=== RECORD EXCERPTS ===

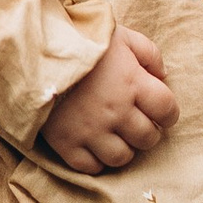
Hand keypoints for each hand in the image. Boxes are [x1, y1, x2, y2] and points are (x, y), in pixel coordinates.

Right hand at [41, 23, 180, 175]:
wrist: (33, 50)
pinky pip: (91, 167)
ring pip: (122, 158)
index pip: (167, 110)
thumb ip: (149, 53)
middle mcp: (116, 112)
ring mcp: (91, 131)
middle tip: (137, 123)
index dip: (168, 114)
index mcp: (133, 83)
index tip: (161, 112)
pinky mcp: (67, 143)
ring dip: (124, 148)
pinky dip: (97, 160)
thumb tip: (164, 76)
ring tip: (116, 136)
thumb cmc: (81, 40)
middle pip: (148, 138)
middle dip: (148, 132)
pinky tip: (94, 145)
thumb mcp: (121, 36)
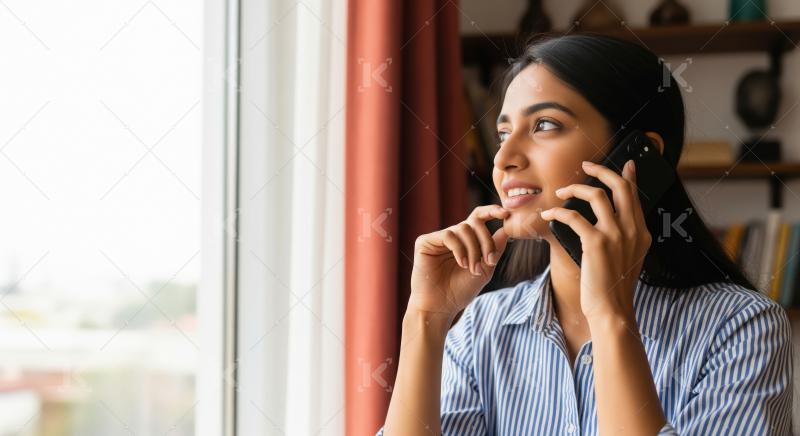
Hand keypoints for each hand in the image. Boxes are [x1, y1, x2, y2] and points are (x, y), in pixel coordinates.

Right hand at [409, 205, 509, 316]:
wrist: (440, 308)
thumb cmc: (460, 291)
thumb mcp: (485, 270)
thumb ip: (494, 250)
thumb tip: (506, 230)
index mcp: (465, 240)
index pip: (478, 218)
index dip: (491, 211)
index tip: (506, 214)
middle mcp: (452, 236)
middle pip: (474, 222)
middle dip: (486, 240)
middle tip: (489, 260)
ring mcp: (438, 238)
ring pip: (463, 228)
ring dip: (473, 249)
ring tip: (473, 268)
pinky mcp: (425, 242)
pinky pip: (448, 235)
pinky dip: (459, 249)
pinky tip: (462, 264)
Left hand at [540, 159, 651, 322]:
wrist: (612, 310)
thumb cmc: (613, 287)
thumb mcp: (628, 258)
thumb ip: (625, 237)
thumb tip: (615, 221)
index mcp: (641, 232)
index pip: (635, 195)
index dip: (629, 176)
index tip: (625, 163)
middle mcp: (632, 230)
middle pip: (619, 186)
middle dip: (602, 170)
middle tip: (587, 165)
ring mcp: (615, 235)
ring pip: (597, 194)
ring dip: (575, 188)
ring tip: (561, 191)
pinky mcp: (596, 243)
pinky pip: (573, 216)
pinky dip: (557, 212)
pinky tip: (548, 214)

===
=== RECORD EXCERPTS ===

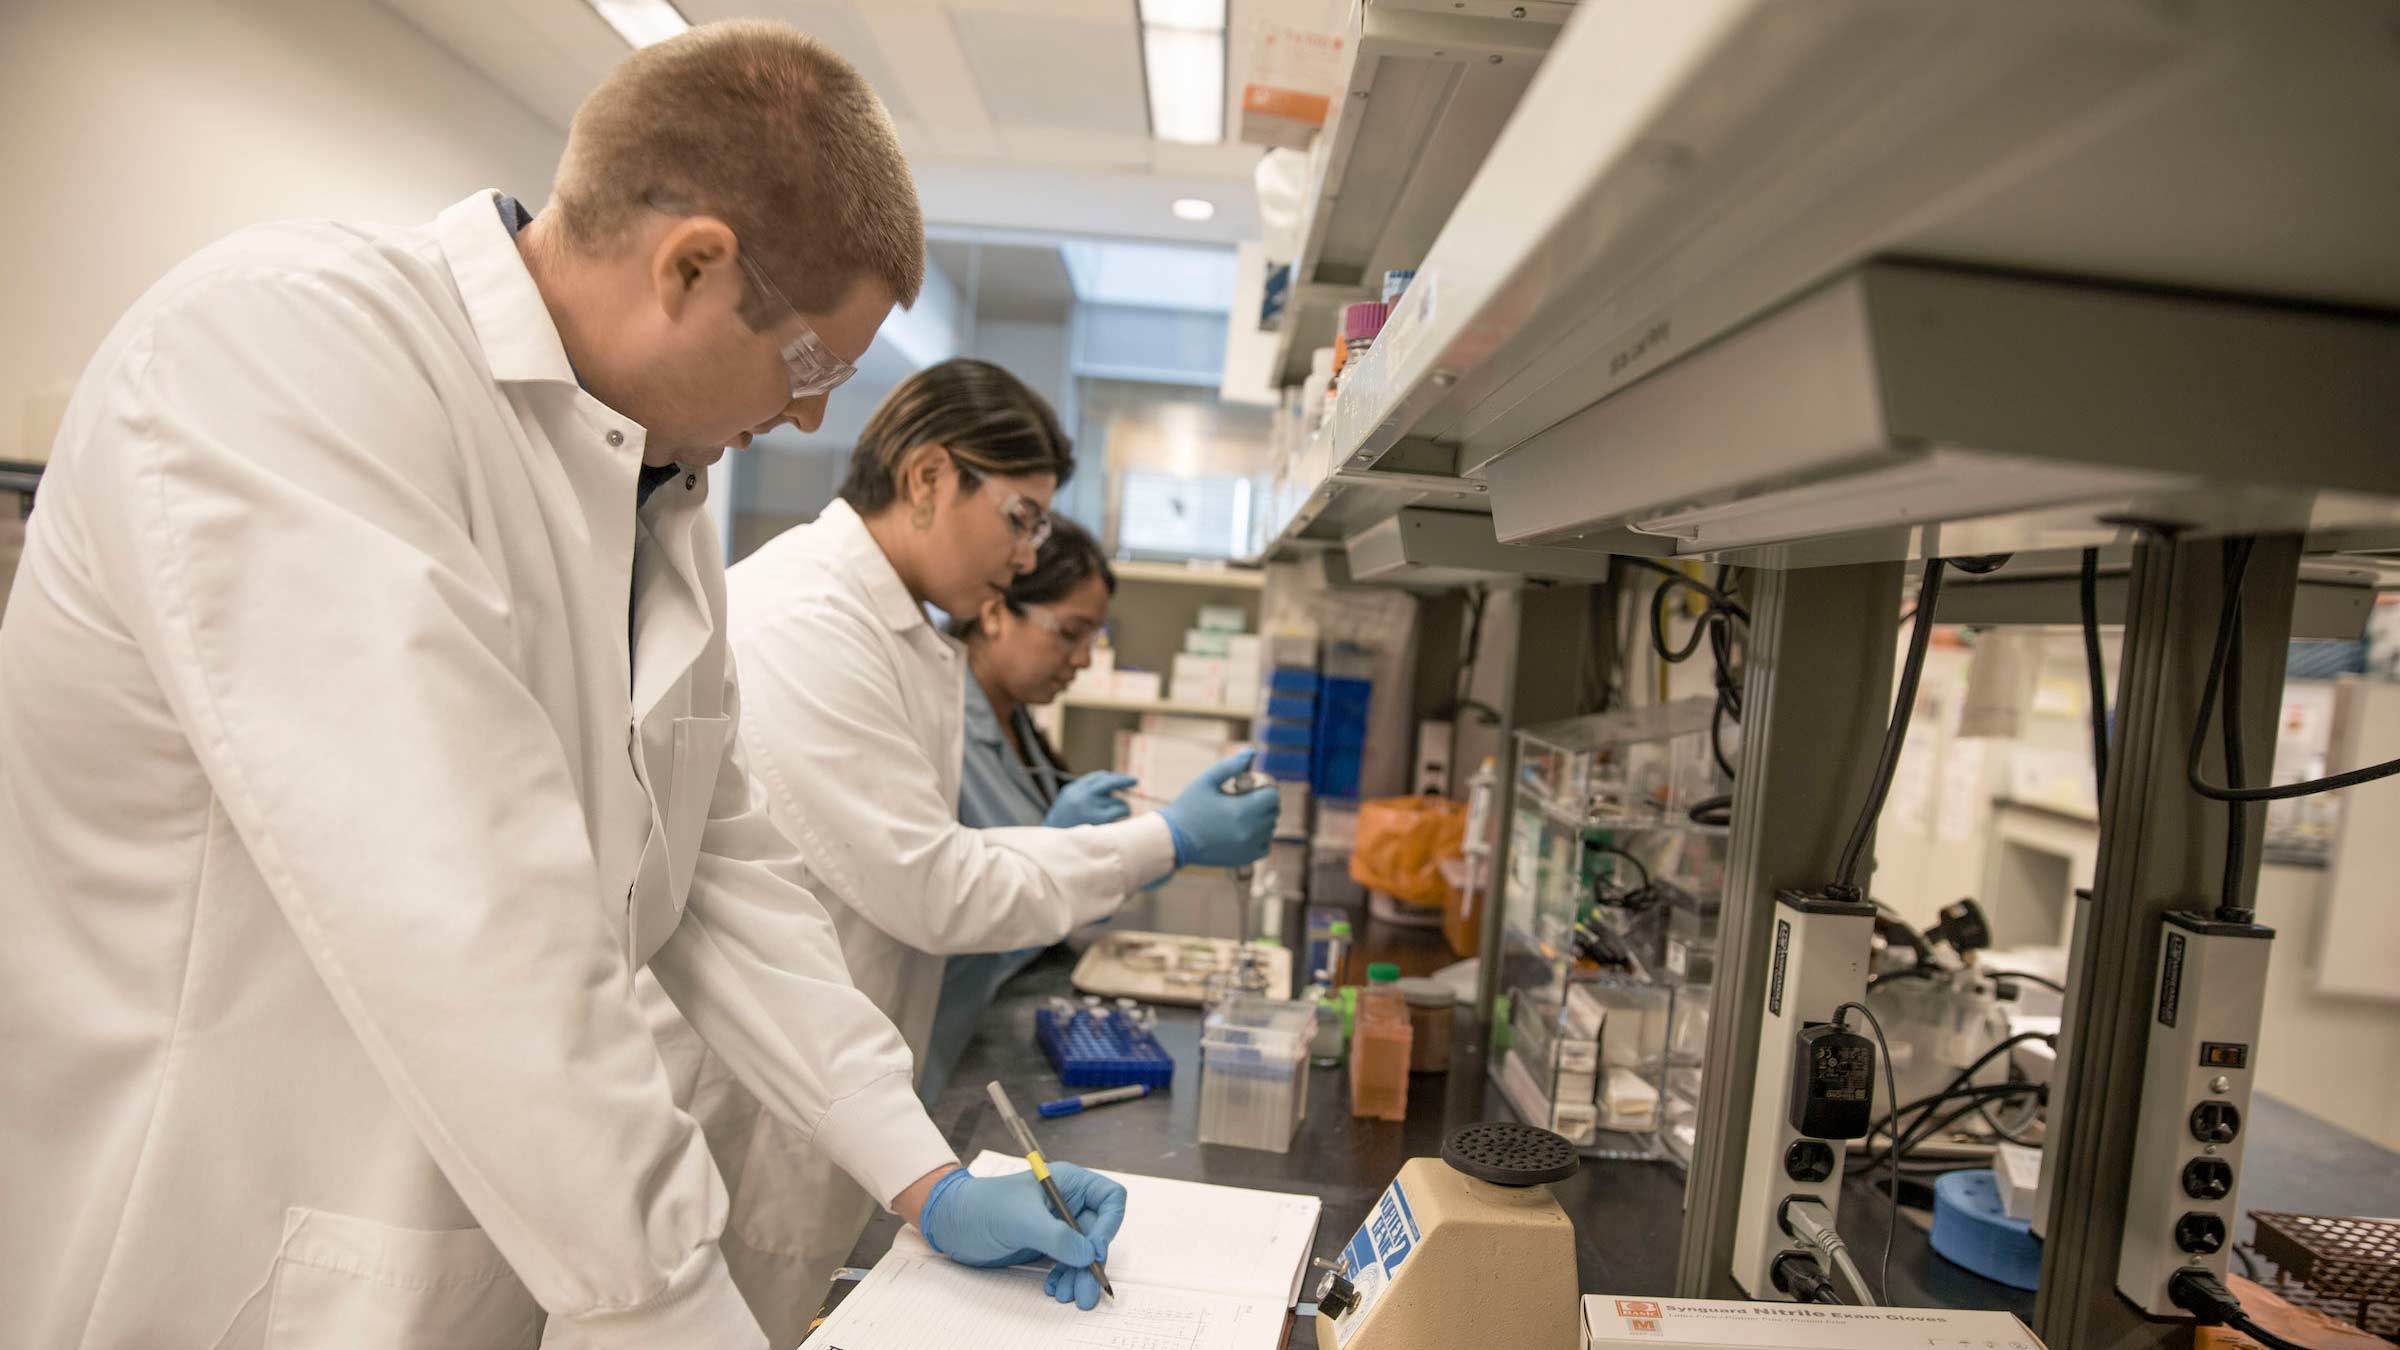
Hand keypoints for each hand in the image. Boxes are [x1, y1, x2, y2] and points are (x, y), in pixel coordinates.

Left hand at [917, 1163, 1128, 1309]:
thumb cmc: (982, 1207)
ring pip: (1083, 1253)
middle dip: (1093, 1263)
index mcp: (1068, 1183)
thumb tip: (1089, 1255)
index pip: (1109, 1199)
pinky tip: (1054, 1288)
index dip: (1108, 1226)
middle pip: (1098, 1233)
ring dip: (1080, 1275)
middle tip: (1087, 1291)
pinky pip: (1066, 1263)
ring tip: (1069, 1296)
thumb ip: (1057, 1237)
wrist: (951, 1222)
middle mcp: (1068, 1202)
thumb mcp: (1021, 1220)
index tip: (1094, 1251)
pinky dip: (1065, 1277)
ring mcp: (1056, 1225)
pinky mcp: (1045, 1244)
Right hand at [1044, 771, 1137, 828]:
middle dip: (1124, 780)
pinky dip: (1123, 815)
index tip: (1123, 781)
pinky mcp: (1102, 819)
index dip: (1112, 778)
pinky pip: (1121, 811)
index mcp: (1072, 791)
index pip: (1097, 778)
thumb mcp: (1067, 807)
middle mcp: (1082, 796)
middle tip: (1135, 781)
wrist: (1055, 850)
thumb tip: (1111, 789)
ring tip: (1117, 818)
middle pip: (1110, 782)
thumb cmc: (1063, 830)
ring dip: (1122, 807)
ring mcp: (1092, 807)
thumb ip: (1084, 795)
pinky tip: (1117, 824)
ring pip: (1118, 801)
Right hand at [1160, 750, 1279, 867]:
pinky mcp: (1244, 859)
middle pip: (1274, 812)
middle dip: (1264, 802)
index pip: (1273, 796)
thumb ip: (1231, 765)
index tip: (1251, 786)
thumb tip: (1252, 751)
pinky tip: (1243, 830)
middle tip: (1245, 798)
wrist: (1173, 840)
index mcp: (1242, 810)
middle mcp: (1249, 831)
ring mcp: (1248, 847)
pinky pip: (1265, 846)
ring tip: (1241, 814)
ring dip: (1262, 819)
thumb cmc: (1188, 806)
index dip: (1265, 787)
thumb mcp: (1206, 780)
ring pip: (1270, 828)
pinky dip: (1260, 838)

===
=== RECORD EXCERPTS ===

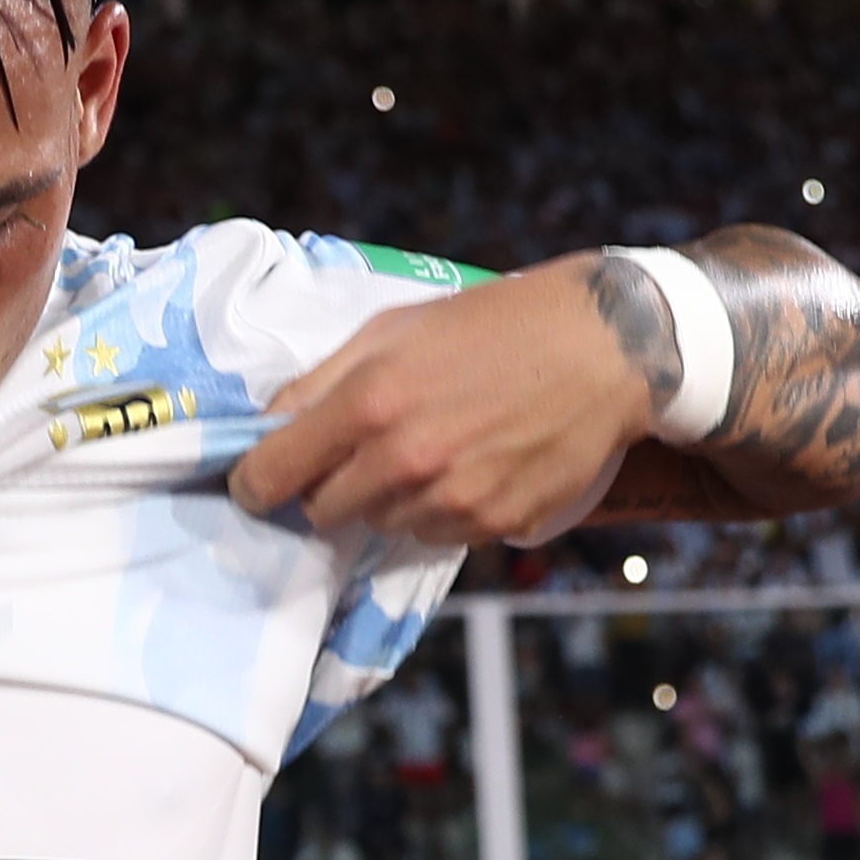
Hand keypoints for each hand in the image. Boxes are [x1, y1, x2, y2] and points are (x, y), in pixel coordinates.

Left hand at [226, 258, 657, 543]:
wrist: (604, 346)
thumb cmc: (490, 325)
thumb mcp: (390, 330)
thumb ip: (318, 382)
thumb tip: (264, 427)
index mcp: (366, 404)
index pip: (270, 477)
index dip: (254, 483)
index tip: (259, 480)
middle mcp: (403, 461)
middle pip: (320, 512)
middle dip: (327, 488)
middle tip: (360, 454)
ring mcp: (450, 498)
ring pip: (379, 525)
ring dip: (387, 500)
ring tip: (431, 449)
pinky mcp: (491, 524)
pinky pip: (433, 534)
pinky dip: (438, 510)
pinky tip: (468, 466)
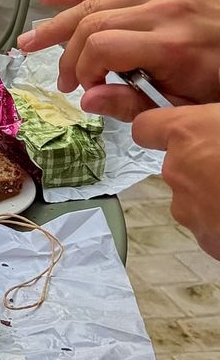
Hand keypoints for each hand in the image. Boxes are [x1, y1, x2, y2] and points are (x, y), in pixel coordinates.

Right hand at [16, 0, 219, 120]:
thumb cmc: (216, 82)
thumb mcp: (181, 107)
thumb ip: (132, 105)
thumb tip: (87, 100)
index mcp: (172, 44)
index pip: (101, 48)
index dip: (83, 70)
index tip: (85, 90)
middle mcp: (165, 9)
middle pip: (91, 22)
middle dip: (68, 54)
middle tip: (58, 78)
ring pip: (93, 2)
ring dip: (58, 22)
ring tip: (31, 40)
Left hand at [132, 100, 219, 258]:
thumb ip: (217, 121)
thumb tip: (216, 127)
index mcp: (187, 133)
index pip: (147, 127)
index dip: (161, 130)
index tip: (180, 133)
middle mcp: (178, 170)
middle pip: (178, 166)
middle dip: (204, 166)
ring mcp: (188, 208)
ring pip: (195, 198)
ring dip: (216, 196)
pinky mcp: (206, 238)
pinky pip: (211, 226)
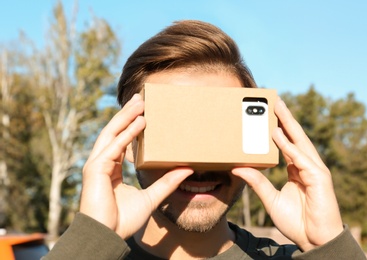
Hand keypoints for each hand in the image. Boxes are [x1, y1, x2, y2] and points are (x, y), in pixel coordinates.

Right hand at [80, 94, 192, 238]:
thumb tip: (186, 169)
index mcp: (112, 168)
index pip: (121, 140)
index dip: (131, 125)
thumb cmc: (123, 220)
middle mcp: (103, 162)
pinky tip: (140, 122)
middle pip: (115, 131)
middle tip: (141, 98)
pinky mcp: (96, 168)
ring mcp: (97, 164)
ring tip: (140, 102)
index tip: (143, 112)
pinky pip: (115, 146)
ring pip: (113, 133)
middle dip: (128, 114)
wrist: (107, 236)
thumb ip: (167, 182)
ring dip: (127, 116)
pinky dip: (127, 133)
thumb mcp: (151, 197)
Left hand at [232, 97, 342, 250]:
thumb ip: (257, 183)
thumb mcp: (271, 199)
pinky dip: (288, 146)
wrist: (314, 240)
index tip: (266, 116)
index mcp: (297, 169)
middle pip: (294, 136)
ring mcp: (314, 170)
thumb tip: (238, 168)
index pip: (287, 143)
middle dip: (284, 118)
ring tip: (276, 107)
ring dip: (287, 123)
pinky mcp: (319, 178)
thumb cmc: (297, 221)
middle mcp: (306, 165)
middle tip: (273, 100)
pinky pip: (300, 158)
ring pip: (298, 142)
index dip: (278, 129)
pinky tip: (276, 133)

===

> _WHAT YOU WILL DO_: Out of the records above, pick each line that contains the string "Left".

> _RESPONSE FOR THIS EXERCISE_:
Left hand at [540, 159, 651, 322]:
Left hand at [917, 1163, 1128, 1309]:
Left hand at [226, 258, 657, 543]:
Left hand at [132, 100, 219, 258]:
Left hand at [232, 97, 342, 250]:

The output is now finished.